History of The National Park Service - Growth, 1933-1966

Growth, 1933-1966

The long period between 1933 and 1964, began with the need to assimilate 71 diverse areas into the System. Among many other measures in 1933, President Franklin D. Roosevelt instituted a broad program of natural resource conservation implemented in large part through the newly created Civilian Conservation Corps. At the program's peak in 1935, the Service had 600 CCC camps, 118 of them assigned to National Park System areas and 482 to State Parks, employing approximately 120,000 enrollees and 6,000 professionally trained supervisors.

By mid-century, a great and growing backlog of deferred park maintenance and development projects, posed vast new problems for the Service and System. It was an era marked by the dramatic inauguration and prosecution of Mission 66, the emergence of a national "crisis in outdoor recreation," creation of the Outdoor Recreation Resources Review Commission and the Bureau of Outdoor Recreation, and mounting national concern for better preservation of America's vanishing wilderness.

Between the Reorganization of 1933 and the Reorganization of 1964, 1 102 areas were added to the System as defined today, increasing the total number from 137 to 239 The distribution of the new areas among categories is significant.
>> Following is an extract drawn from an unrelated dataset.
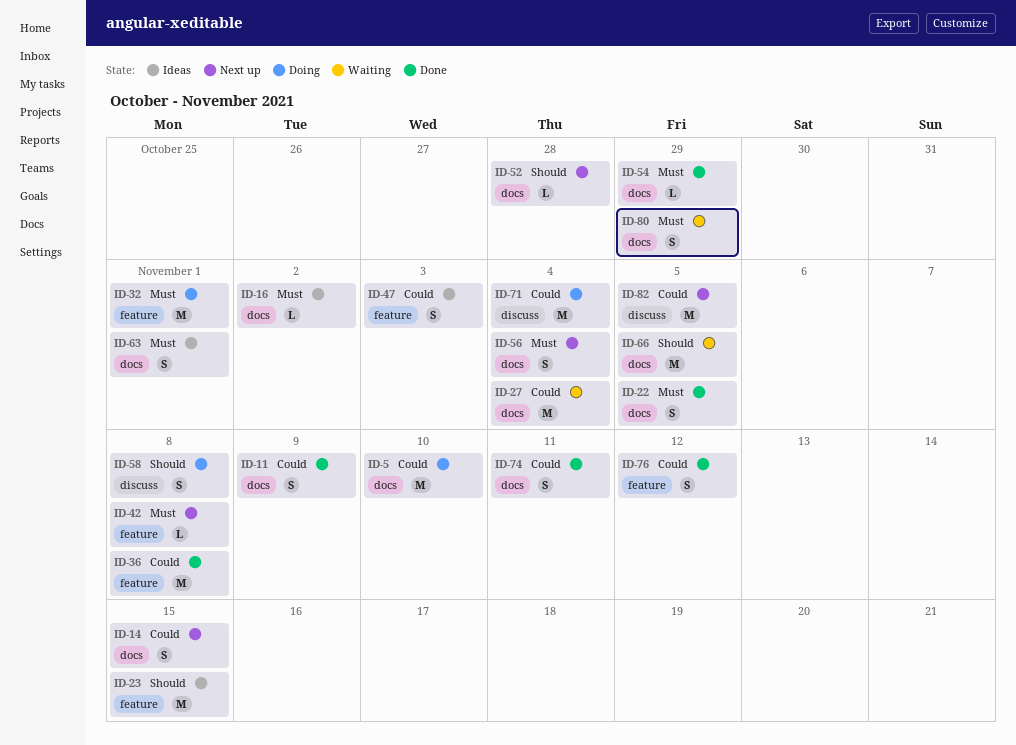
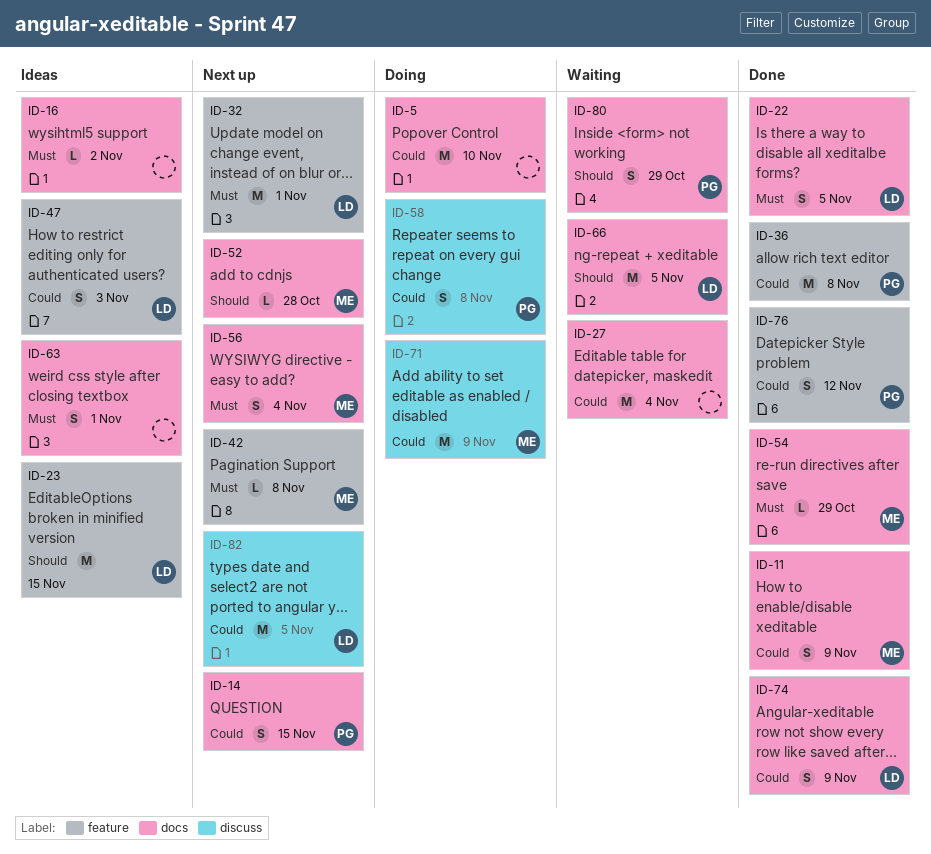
ID-32, status: Doing -> Next up
ID-58, priority: Should -> Could
ID-71, due: Nov 4 -> Nov 9
ID-74, due: Nov 11 -> Nov 9
ID-80, priority: Must -> Should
Of the new additions, 11 were "Natural Areas", increasing their number from 58 to 69 or 19%. Seventy-five were "Historical Areas", increasing their number from 77 to 152 or 96%. Fifteen were "Recreation Areas", increasing their number from one to 16, or 1500%. It is clear that during this period the growth rate for Natural Areas noticeably diminished from previous levels and by comparison with the rate for other categories, even though very important additions of natural lands were still being made. On the other hand the growth rates for Historical and Recreation Areas accelerated sharply. It took the Service a generation, from 1933 to 1964, to assimilate these 102 diverse new areas and the 71 areas added by the Reorganization of 1933 and incorporate them securely into one National Park System.